As fraudes, de acordo com farta documentação elaborada por fiscais e gestores da Saúde ao longo de 2011, teriam beneficiado servidores públicos em postos de chefia, empresários e lideranças indígenas, que recebiam sua "cota de combustível" como "cala boca" preventivo ao péssimo atendimento de saúde, relatam procuradores da República e agentes federais com atuação na Amazônia Legal.
Enquanto o dinheiro escorre no ralo da corrupção, o Dsei Javarí, na segunda maior área indígena no país, com 4.915 moradores, contabilizou, entre 2010 e 2011, 255 nascidos vivos e 33 mortes por desnutrição aguda, diarreia e pneumonia de crianças entre 1 e 5 anos - 1,2 mortes para cada dez nascimentos.
As irregularidades prosperaram no uso do Ticket Car, cartão de pagamento de combustível para veículos terrestres e fluviais. Em Manaus, por exemplo, os cartões dos servidores públicos caíram nas mãos de intermediários, que administram postos que atendem à Funasa. Em 05 de abril de 2011, por meio do memorando 017/2011, um fiscal de contrato relatou a existência de veículos parados, no Dsei de Manaus, mas que continuavam "rodando" e sendo abastecidos de maneira fraudulenta.
Ofícios que autorizam pagamentos são recolhidos
Foi o estopim para a descoberta de 53 cartões de abastecimento, que ficavam sob controle do Posto Sideral, em Manaus. O estabelecimento pagava créditos de combustível para contas bancárias indicadas pelos chefes dos distritos indígenas, conforme admitiu ao GLOBO o encarregado administrativo do posto, Landy Rodrigues Lima. Dinheiro que, em tese, servia para subsidiar o abastecimento de veículos no interior do estado.
--- Eles deixavam (os cartões) aqui e, no fim de semana, buscavam. Ninguém entendia o porquê. Eu só fazia passar o que eles pediam para passar. A gente fazia a intermediação --- diz Lima, que não sabe quanto o posto ganhava na intermediação.
O MPF descobriu que os chefes do Dsei emitiam ofícios para liberar os créditos de combustível. Porém, no final do mês, funcionários do distrito recolhiam nos postos os ofícios de forma a sumir com as provas, informa um procurador da República. Técnicos do Ministério da Saúde, ouvidos pelo GLOBO, detectaram procedimento semelhantes nos Dseis Tefé e Parintins. Um servidor, que pediu anonimato, conta que o dinheiro também beneficia lideranças indígenas. É a cota de combustível.
Os desvios agora revelados reforçam um histórico de fraudes no atendimento de saúde indígena. Apenas quatro investigações federais, concluídas nos últimos dois anos no Amapá, Rondônia e Roraima, apontam prejuízo de R$13,6 milhões. São desvios na compra de alimentos, pagamentos de horas de voo, e serviços sem execução comprovada.
Foram detectados indícios de desvios em combustíveis, uso fraudulento de cartão de abastecimento e pagamentos irregulares por serviços nos Dseis Médio Rio Solimões e Afluentes; Araguaia; Minas Gerais/Espírito Santo; Cuiabá; Xavante/MT; e Médio Rio Purus. A documentação seguiu para Brasília. O coordenador nacional dos fóruns de conselhos distritais de saúde indígena (Condisis), Jorge Marubo, confirma as irregularidades e diz que há grande resistência - inclusive entre lideranças indígenas - para estancar a sangria.
- Para romper esse sistema de desvio de recursos é muito difícil. Alguns indígenas se envolvem nisso, querem manter o sistema da Funasa. Há muita dificuldade para a organizar a mudança - diz Marubo, que vive no Vale da Javarí, região que, segundo ele, tem o pior atendimento de saúde indígena do Brasil.

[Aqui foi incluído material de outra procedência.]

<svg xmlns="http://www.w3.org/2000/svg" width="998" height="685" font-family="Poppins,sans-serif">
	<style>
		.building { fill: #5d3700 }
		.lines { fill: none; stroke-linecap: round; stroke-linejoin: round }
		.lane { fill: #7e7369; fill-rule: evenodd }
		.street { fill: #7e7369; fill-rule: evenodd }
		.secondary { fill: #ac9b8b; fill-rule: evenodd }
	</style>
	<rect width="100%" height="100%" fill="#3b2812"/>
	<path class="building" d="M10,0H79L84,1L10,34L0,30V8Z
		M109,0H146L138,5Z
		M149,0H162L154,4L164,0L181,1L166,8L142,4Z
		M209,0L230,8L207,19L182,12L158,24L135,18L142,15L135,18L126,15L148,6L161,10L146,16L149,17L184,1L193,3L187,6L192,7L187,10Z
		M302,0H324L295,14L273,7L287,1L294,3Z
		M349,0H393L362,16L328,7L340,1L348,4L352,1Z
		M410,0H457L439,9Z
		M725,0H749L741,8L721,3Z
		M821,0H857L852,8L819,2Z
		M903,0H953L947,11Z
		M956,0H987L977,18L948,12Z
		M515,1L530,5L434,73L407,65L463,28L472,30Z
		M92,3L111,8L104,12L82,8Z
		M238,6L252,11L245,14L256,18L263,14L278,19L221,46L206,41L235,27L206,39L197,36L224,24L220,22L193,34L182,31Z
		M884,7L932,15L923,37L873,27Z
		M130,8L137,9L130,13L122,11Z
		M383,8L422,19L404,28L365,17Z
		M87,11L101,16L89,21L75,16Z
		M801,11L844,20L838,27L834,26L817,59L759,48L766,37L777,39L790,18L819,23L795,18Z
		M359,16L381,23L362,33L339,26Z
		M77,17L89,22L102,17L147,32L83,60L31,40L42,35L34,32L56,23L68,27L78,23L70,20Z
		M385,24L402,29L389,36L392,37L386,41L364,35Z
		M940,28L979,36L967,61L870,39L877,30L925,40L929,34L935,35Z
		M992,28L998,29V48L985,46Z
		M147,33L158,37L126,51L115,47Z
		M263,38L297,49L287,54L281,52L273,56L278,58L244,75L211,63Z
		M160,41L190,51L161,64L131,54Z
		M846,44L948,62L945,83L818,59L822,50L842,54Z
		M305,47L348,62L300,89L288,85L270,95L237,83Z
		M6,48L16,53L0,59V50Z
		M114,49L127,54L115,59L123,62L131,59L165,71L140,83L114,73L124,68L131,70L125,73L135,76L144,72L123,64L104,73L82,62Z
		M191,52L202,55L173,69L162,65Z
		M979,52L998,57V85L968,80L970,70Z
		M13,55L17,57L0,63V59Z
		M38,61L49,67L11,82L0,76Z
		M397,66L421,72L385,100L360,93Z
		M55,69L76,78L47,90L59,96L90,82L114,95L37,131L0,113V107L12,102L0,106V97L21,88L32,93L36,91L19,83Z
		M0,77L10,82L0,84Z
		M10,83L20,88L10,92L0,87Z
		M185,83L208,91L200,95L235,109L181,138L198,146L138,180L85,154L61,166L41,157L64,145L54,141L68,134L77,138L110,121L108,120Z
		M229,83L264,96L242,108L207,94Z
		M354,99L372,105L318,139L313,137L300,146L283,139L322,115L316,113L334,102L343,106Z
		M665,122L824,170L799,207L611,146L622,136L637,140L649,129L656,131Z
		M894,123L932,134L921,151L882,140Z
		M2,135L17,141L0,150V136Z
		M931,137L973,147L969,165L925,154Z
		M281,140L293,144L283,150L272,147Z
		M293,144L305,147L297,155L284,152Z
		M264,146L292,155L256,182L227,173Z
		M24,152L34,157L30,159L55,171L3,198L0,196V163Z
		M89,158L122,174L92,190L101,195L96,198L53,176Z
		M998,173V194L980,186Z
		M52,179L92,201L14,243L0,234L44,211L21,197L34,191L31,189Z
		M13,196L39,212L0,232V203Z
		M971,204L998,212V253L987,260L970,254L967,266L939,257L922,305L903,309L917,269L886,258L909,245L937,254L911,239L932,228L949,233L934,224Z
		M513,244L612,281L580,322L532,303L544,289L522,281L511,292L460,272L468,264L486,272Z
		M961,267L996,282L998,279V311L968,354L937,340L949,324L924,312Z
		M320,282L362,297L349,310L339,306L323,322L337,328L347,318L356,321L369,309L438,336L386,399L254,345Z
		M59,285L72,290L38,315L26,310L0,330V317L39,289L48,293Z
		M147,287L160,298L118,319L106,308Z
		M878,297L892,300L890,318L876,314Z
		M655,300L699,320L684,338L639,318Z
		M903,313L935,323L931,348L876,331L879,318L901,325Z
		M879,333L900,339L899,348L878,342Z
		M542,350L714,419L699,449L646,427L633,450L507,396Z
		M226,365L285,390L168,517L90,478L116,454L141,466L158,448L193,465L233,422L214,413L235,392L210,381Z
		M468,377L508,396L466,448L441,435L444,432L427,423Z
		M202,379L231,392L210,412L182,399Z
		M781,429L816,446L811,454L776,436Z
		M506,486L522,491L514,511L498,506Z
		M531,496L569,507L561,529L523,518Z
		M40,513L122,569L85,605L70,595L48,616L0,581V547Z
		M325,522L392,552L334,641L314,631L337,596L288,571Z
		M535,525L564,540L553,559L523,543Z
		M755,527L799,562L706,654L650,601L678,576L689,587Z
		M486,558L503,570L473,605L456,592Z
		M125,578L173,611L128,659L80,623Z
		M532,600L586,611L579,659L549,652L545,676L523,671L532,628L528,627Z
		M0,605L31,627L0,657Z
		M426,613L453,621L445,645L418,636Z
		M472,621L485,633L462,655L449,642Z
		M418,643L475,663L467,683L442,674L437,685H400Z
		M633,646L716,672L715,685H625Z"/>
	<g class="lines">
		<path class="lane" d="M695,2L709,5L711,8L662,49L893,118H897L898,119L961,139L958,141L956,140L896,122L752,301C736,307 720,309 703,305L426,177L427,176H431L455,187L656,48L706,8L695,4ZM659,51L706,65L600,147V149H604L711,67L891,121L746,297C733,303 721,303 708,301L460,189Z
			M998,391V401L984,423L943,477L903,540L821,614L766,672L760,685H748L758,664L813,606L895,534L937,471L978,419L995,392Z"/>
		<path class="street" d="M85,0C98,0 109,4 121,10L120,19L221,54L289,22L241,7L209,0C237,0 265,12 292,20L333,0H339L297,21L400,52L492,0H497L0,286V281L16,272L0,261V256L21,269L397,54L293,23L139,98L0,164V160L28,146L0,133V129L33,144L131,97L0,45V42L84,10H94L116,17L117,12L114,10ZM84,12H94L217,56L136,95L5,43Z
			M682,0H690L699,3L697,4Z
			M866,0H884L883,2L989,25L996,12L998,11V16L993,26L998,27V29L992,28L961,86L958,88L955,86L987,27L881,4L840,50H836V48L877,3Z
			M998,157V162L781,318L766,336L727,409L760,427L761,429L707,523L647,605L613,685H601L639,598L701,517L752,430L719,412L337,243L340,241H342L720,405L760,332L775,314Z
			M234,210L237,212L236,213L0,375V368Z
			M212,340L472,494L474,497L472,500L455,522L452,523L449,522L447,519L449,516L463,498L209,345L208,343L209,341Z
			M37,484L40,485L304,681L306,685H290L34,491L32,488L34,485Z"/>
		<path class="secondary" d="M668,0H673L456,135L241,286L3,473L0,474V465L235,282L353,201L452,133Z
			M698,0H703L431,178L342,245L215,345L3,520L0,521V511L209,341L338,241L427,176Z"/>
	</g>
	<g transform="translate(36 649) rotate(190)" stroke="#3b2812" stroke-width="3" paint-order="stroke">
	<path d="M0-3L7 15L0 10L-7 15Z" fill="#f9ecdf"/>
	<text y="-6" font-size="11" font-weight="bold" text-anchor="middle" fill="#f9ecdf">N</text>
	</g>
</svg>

Funasa diz que contratos foram fiscalizados

O Globo - 22/01/2012
http://clippingmp.planejamento.gov.br/cadastros/noticias/2012/1/22/funasa-diz-que-contratos-foram-fiscalizados
 

Entre 2009 e 2011, 22 processos concluídos
BRASÍLIA. A Funasa não se manifestou sobre a qualidade do controle sobre a aplicação dos recursos destinados à compra de alimentos e com gastos do Ticket Car, utilizado para o pagamento do consumo de combustível. A fundação limitou-se a informar que "é importante destacar que o processo de transição administrativa dos contratos repassados à Sesai (Secretaria Especial de Saúde Indígena) foi alvo de acompanhamento e fiscalização de diferentes órgãos de controle interno e externo".
Ainda de acordo com a Funasa, apenas no Amazonas foram instaurados 20 processos disciplinares e sindicâncias, "os quais se encontram em fases distintas de andamento". Em outros estados, entre 2009 e 2011, foram abertos 22 processos disciplinares, todos concluídos, informa a fundação. Porém, só no Dsei Araguaia, em Goiás, existem três PADs abertos, portanto, sem resultado. A fundação não informou quantos servidores foram punidos.
Por meio da assessoria, o Ministério da Saúde informou que o contrato para o fornecimento de combustíveis foi sub-rogado para aperfeiçoar os mecanismos de controle. O governo não identificou problemas no contrato com a Ticket Serviços S.A., mas na gestão e fiscalização do uso de combustível. A Sesai salientou que foi realizado amplo processo de recadastramento dos cartões de combustível e renovação das senhas. Também efetivou o recadastramento dos usuários dos cartões (motoristas, fiscais e gestores) e dos equipamentos e veículos da frota nacional.
"Foi instituída a fiscalização e controle do contrato e uso dos cartões em cada Dsei, já que os distritos assumiram a partir deste ano a responsabilidade pelo uso e controle do combustível da sua frota. Onde há problemas, as responsabilidades estão sendo apuradas", completou.
Sobre as compras de alimentos, o ministério informou que "a Sesai prepara um processo licitatório, que será finalizado até abril de 2012, para o fornecimento nacional de alimentação a todas as 62 Casais (Casa de Saúde do Índio). O serviço contratado ficará responsável pelo fornecimento diário de refeições já prontas para consumo, evitando, assim, possíveis situações de desabastecimento e entraves logísticos na compra e fornecimento desses produtos".